You can uniquely represent a large number by its remainders when divided by smaller numbers, provided the smaller numbers have no factors in common, and carry out arithmetic in this representation. Such a representation is called a Residue Number System (RNS).
In the 1960’s people realized RNSs could be useful in computer arithmetic. The original papers are now hard to find, but you can find a summary of some of their ideas here. We will give examples working in a particular RNS below.
When you work with remainders by more numbers than necessary, you have a Redundant Residue Number System (RRNS) that provides error detection and correction. We will also demonstrate this with an example.
RNS example
To be concrete, we’ll use the remainders by 199, 233, 194, and 239 to represent numbers, following the work of C. W. Hastings and R. W. Watson referenced in the link cited above.
Let M = 199*233*194*239. Any non-negative integer less than M can be specified by its remainders mod 199, 233, 194, and 239.
The following Python code generates a random number less than M, represents it by its remainders, and then recovers the original number from the remainders using the Chinese Remainder Theorem.
from random import randrange
from sympy import prod
from sympy.ntheory.modular import crt
moduli = [199, 233, 194, 239]
M = prod(moduli)
x = randrange(M)
remainders = [x % m for m in moduli]
# See footnote [1]
y = crt(moduli, remainders, symmetric=False)[0]
print(x)
print(remainders)
print(y)
This printed
1119075671
[166, 204, 57, 235]
1119075671
You can add, subtract, and multiply numbers by carrying out the corresponding operations on their remainders. There are three advantages to this.
First, you can work with smaller numbers. In our example, all the moduli are 8-bit numbers; we can carry out arithmetic on 32-bit numbers [2] by only working directly with 8-bit numbers. We could use the same idea to represent extremely large numbers by their remainders via 64-bit integers.
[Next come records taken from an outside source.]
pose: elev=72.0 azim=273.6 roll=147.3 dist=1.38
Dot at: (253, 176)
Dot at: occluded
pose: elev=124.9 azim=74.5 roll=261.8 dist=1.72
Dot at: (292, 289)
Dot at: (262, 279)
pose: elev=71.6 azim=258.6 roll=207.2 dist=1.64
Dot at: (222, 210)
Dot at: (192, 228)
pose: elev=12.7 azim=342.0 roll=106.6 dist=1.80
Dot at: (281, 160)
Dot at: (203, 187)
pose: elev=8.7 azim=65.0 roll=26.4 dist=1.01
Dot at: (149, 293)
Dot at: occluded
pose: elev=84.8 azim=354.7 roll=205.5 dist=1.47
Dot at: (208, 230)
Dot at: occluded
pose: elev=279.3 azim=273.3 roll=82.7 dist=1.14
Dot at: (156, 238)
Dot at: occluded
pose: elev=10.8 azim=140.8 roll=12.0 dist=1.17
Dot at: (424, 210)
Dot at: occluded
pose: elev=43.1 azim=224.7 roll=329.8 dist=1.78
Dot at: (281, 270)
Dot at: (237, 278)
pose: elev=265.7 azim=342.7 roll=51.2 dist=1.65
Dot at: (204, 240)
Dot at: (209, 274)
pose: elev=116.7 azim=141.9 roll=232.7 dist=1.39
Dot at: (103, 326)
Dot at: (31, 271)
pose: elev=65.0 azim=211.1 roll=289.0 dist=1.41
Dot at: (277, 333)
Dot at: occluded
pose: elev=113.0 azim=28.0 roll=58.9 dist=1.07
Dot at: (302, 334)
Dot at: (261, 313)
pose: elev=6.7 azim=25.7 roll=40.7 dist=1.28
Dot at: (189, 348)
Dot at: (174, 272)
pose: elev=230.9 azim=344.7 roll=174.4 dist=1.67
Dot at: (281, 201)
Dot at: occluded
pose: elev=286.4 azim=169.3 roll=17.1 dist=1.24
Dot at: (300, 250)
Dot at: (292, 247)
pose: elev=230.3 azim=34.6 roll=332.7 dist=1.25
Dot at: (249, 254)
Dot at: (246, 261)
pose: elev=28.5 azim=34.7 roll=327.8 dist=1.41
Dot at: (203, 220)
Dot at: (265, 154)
Second, we can do our calculations in parallel, working with each of our remainders at the same time.
Third, there are no carries. There’s no need to keep track of whether component calculations overflow.
The following code shows how we can add two numbers via their remainders.
a = randrange(M//2)
b = randrange(M//2)
arem = [a % m for m in moduli]
brem = [b % m for m in moduli]
crem = [z[0] + z[1] for z in zip(arem, brem)]
c = crt(moduli, crem, symmetric=False)[0]
print(a + b)
print(c)
When I ran this code, it printed 832537447 twice.
RRNS
Now we get to the redundant part. Suppose we add more numbers to our list of moduli, larger than the previous numbers and relatively prime to all of them and to each other. Now working modulo this larger list of numbers, we have more information than we need. If the results we get from using various subsets of the list of moduli are inconsistent, we’ve detected an error. And with enough extra information, we can correct the error.
Watson and Hastings added 251 and 509 in their example, and so we’ll do the same.
As before, we will generate a couple random numbers and represent them via their remainders, though now by a longer list of remainders. We will deliberately corrupt one of the component sums and then compute their sum using different choices of four moduli from the set of six.
xmoduli = [199, 233, 194, 239, 251, 509]
a = randrange(M//2)
b = randrange(M//2)
aremx = [a % m for m in xmoduli]
bremx = [b % m for m in xmoduli]
cremx = [z[0] + z[1] for z in zip(aremx, bremx)]
cremx[1] += 13
c0 = crt(xmoduli[:4], cremx[:4], symmetric=False)[0]
c1 = crt(xmoduli[2:], cremx[2:], symmetric=False)[0]
c2 = crt(xmoduli[:2] + xmoduli[4:], cremx[:2] + cremx[4:], symmetric=False)[0]
print(c0, c1, c2)
This will return three different answers, so we know that there has been an error. When I ran it I got 70315884, 819846513, and 890162397. If you run the code yourself you’ll get different answers since you’ll generate different random numbers.
Now how do we correct the error? Suppose we know there has only been one error (or more realistically, we are willing to assume that the probability of two errors is tolerably small). Then one of the results above must be correct: the first sum excludes the last two moduli, the second excludes the first two, and the last excludes the middle two. One of them must exclude the error.
The first calculation based on a different subset of moduli that gives one of the results above is correct. The code
c3 = crt(xmoduli[:1]+xmoduli[2:5], cremx[:1] + cremx[2:5], symmetric=False)[0]
print(c3)
produced 890162397, matching the third sum above, so we know that eliminating the second modulus gives the correct answer. We’ve found the correct answer, and we’ve discovered which component was corrupted.
***
[1] A couple things about the call to crt require explanation. We set symmetric to False in order to get a positive return value. Otherwise we might get a value that is correct mod M but negative. Also, crt returns not just the solution we’re after but a pair consisting of the solution and the product of the moduli. We take the first element of the pair with [0] to get the part we’re interested in.
[2] Not all 32-bit numbers. with any numbers less than M, and M is between 231 and 232.
Whoa, now this is a neat idea! Thanks for sharing!